While the British came out with the first deployed combat tank in World War 1, the French arguably pre-dated the British in kicking off a tank design to break the trench stalemate as early as November 1914 by Jacques Quellenec. Col. Jean-Baptiste Eugene Estienne conceived the idea of an armored tractor to carry squads of soldiers across barbwire defenses, impervious to machinegun fire. By 1915, together with engineer Eugene Brillie, the first French tank prototype based on a Holt tractor chassis was being tested. The result, the Schneider CA1 (Char d’Assault) was first deployed in April 1917 at Berry-au-Bac.

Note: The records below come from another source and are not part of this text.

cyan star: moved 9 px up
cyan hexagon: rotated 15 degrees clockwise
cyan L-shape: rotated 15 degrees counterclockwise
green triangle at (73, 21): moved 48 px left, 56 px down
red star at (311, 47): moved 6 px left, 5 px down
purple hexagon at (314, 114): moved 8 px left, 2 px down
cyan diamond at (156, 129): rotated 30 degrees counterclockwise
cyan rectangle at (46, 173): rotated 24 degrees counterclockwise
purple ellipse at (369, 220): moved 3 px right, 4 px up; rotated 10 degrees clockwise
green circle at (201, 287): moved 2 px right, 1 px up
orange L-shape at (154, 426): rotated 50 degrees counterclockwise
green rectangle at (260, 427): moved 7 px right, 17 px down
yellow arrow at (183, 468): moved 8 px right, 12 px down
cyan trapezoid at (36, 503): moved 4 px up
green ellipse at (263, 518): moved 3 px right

It may also interest my readers to know that today, a survivor is the oldest running tank in the world, regularly attracting crowds at its running in Saumur, France.
I am always fascinated with obscure subject matters, and when Hobby Boss came out with the 1/35 scale kit of this very early tank (as opposed to the over-exposed British Mk. 1), I took an immediate liking to it, especially with its funky camouflage scheme. However, I much prefer smaller scales for tanks, so I found this resin and white metal kit made for the wargaming crowd in 15mm scale, I snapped it up and built it within a week (a rare feat for me) as a relaxation project. I set it in a diorama vignette showing exactly what this little van-sized tank was supposed to do, break barbwire barriers in a slow advance on German lines.
This 15mm scale kit comes from Blue Moon Manufacturing, who specialize in white metal and resin wargaming pieces. After comparing the actual height of people around the tank in WW1 photographs, this kit is really much closer to 1/76 scale. For the robust handling needed in wargaming, the kit is relatively simplified with very few surface details. As one can see here, the boat-like hull is a single piece of resin, with one piece molded white metal track-and-wheel assemblies. The only other separate pieces are the front T-bar wire cutter, rear and short white metal wires for the two machine guns sticking out the sides.
With resin kits, after the washing and scrubbing to get rid of mold oils I start with filling in blowholes with putty, normally found on the underside of resin parts. I also used liquid putty to help re-surface some of the rougher parts of the casting.
Since the kit lacks many notable exterior features, I started adding these. First there was the exhaust pipe at the rear to be replaced since the feature was shown simply molded on but leading from nowhere to nowhere. I replaced this with a piece of brass wire of suitable diameter, bent to shape and fitted to a opening in the hull that I drilled. I also scratch-built the front and rear lamps complete with their wire slings. Hatches were added at the front and left hand side of the driver’s compartment and a cylindrical resin fuel can (from my spare parts box) was added at the right hand side rear.
I made the two top racks from 0.5mm x 0.5mm square plastic rods.
Painting the vehicle was the biggest challenge as the early camouflage scheme had five different colors: sand yellow, light blue, dark sea blue, deep green and red brown. It is interesting that contemporary French accounts stated the scheme was totally useless in the field as the gaudy colors stood out against the muddy grey brown of no-man’s land. I’m sure the German artillery observers found them very useful for targeting (which explains the heavy losses from artillery fire).
I started as usual with a prime layer coat of Tamiya NATO Black XF69. Then I sprayed the entire hull (but leaving the tracks out) with Tamiya Wooden Deck Tan XF78, lightened with 20% Flat White. The rest of the camouflage pattern was hand-painted in the following sequence: Testor’s Acrylic Hellblau RLM78, Tamiya Deep Green XF 26 (lightened with 20% White), Tamiya Red Brown XF64 (lightened with 20% White), and finally with Tamiya Sea Blue XF17 (lightened with 20% White). By the time I was done, I had my doubts because the whole structure looked more like the tropical reptile section of a zoo. It was so bright and un-militarily gaudy, I pitied the crews who were assigned to these vehicles back in 1917.
I painted the tracks and other steel parts with Testor’s Metalizer Burnt Metal, since the latter has a much toned down stressed steel. The unit marking were hand-painted in Insignia White (see the while swirl pattern that look like eyes for the hull). The whole vehicle looked better after I gave the camouflage pattern an ink-wash of 50%:50% Burnt Umber:Lamp Black. I stained the tracks with diluted Tamiya Flat Earth XF52. The whole job was given a coating of flat varnish. I added the Hotchkiss gun barrels at the end of this process. Instead of using the sticks provided by the kit, I hunted down some replacement parts from by spare parts box that looked more like machine gun barrels.
Finally, I misted the underside with thinned down 70%:30% mix of Tamiya Flat Earth and Flat White. The upper side were more thinly misted with the same mix to give the vehicle that used-in-the-field dusty look.
I prepared a small sloped base to look like a muddy field in France circa 1918 fully populated by barbwire posts. The Schneider has grounded down one layer of barbwire and about to start on another fence. Marche avant, mes amis!